Written problem:
Copy the material without changes, from the line containing "collection date: 1946-10-09" up to and including its final line.

Entries provided:
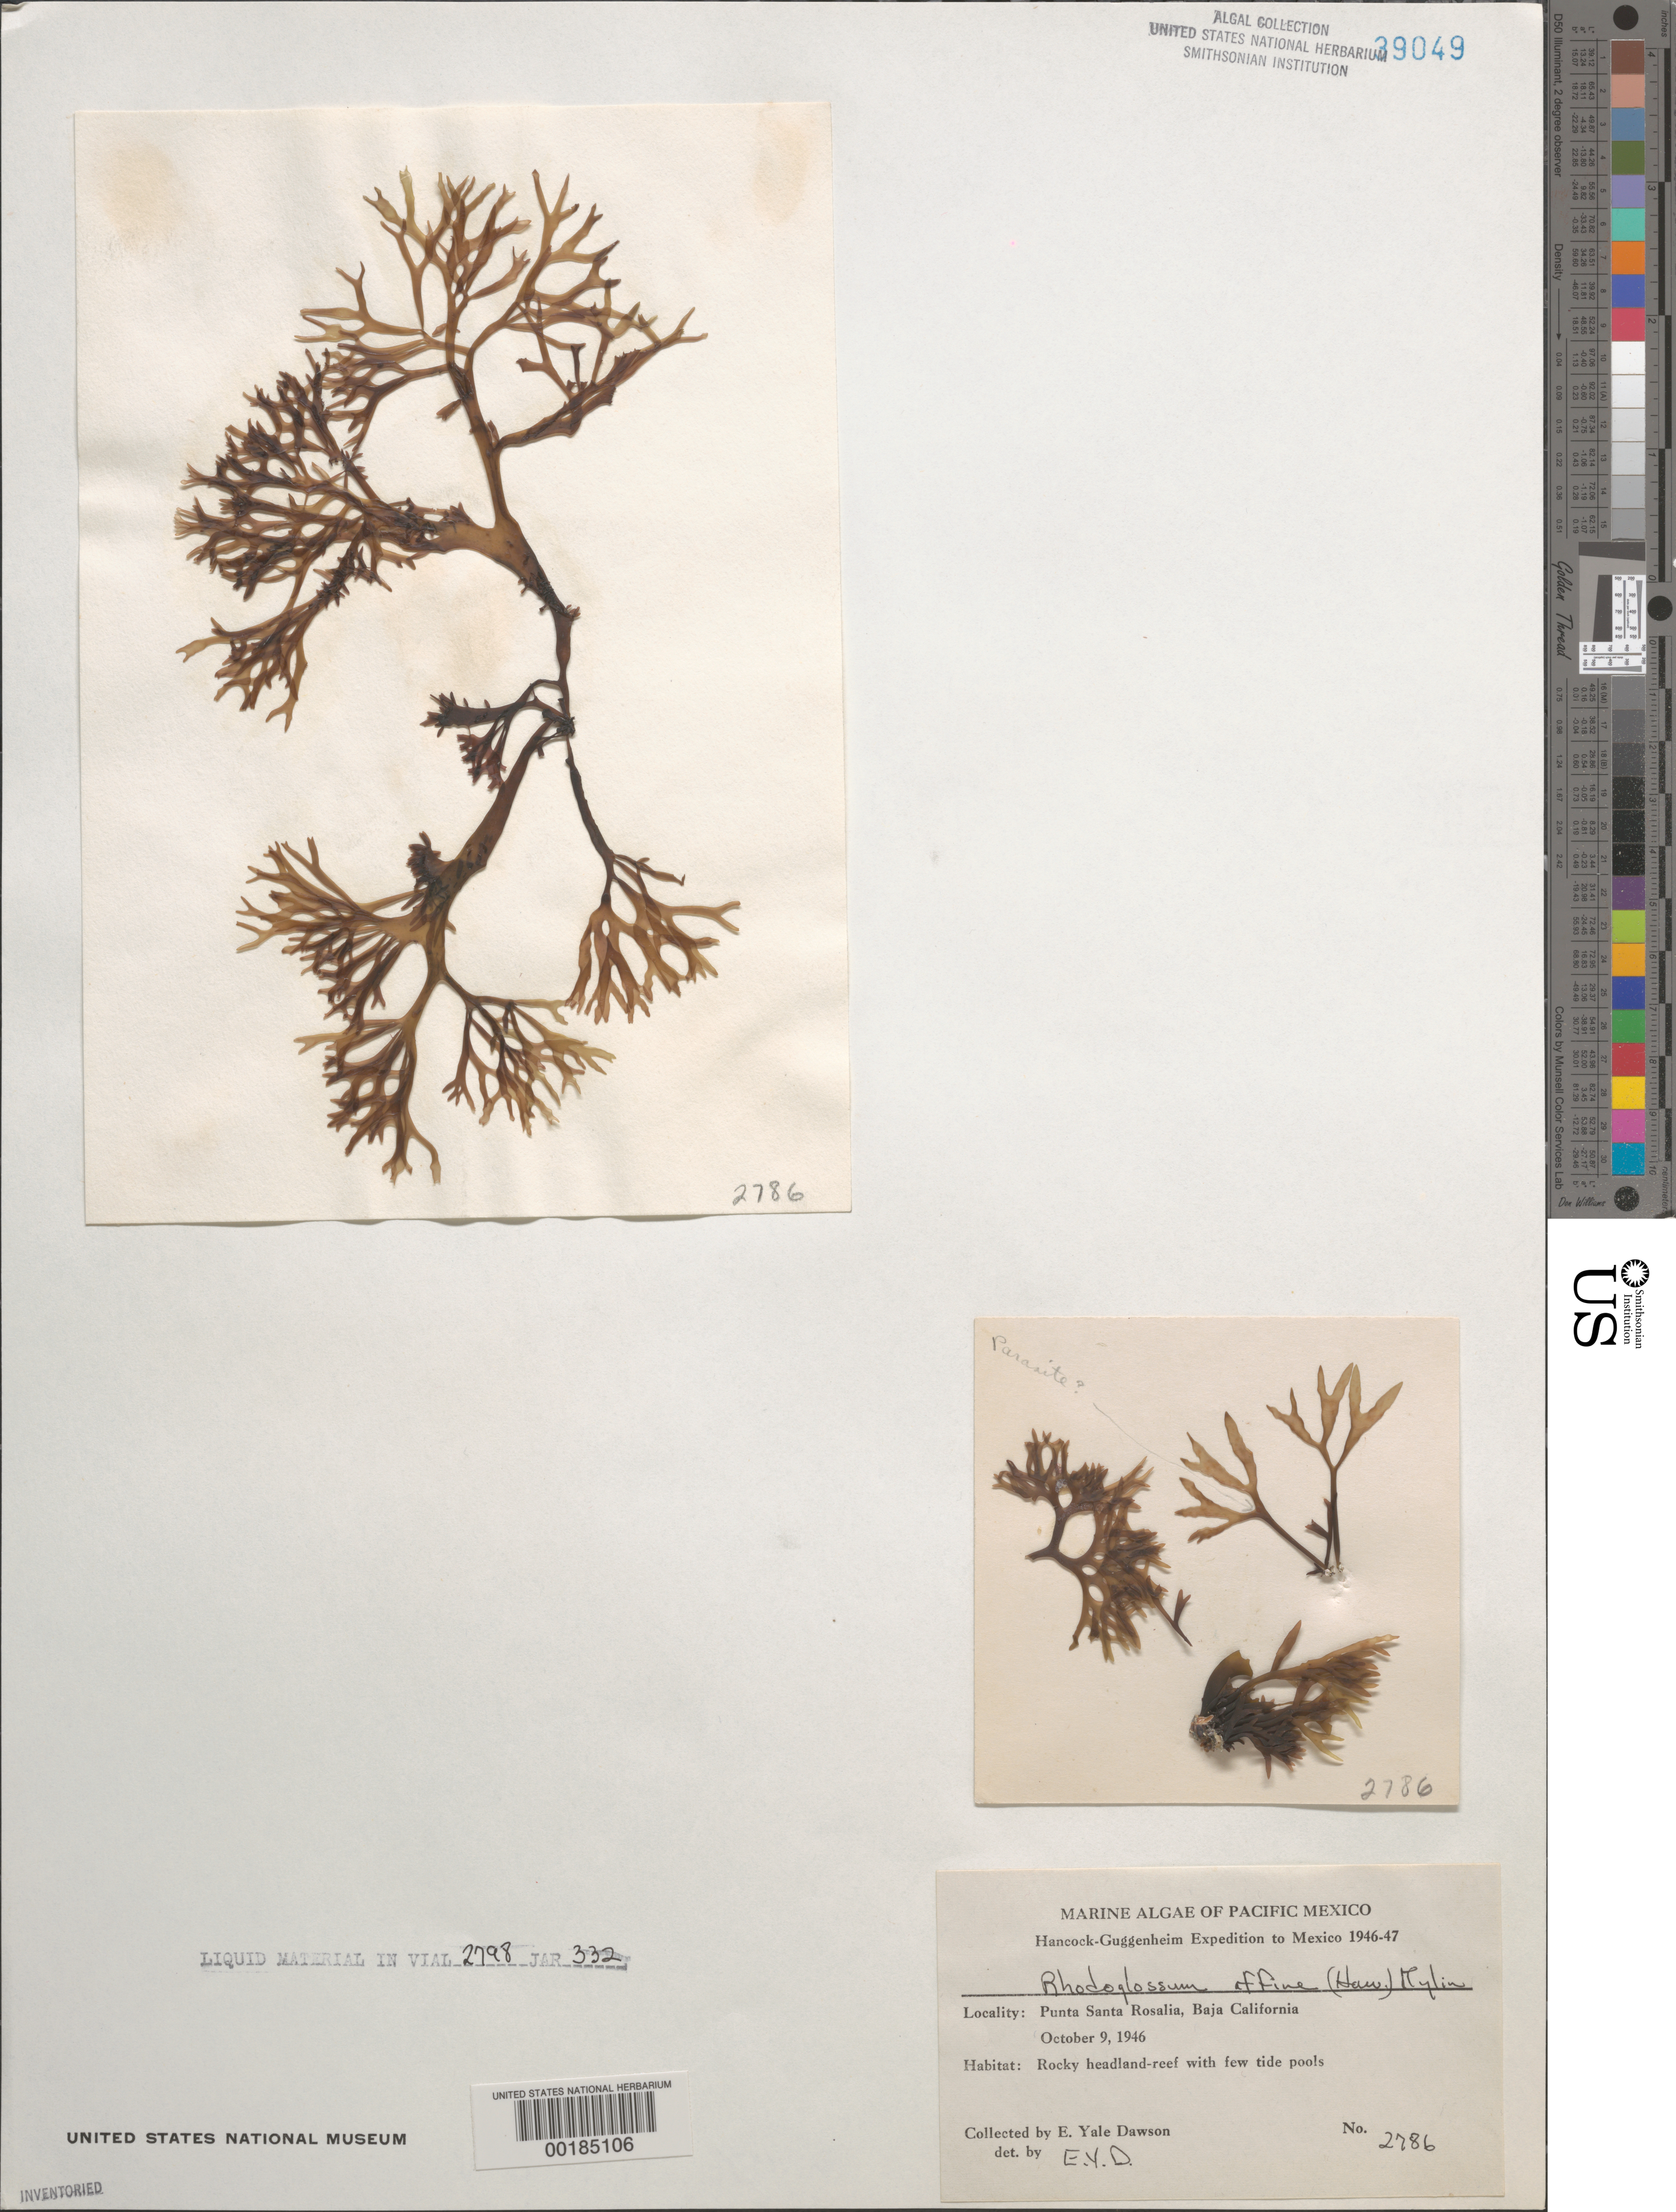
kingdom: Plantae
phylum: Rhodophyta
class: Florideophyceae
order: Gigartinales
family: Gigartinaceae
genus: Mazzaella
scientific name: Mazzaella affinis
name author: (Harvey) Fredericq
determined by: Algae name updating Project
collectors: E. Y. Dawson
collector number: EYD 2786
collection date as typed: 09 Oct 1946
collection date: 1946-10-09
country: Mexico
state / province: Baja California Sur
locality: Punta Santa Rosalia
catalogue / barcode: US 39049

Exercise solution:
collection date: 1946-10-09
country: Mexico
state / province: Baja California Sur
locality: Punta Santa Rosalia
catalogue / barcode: US 39049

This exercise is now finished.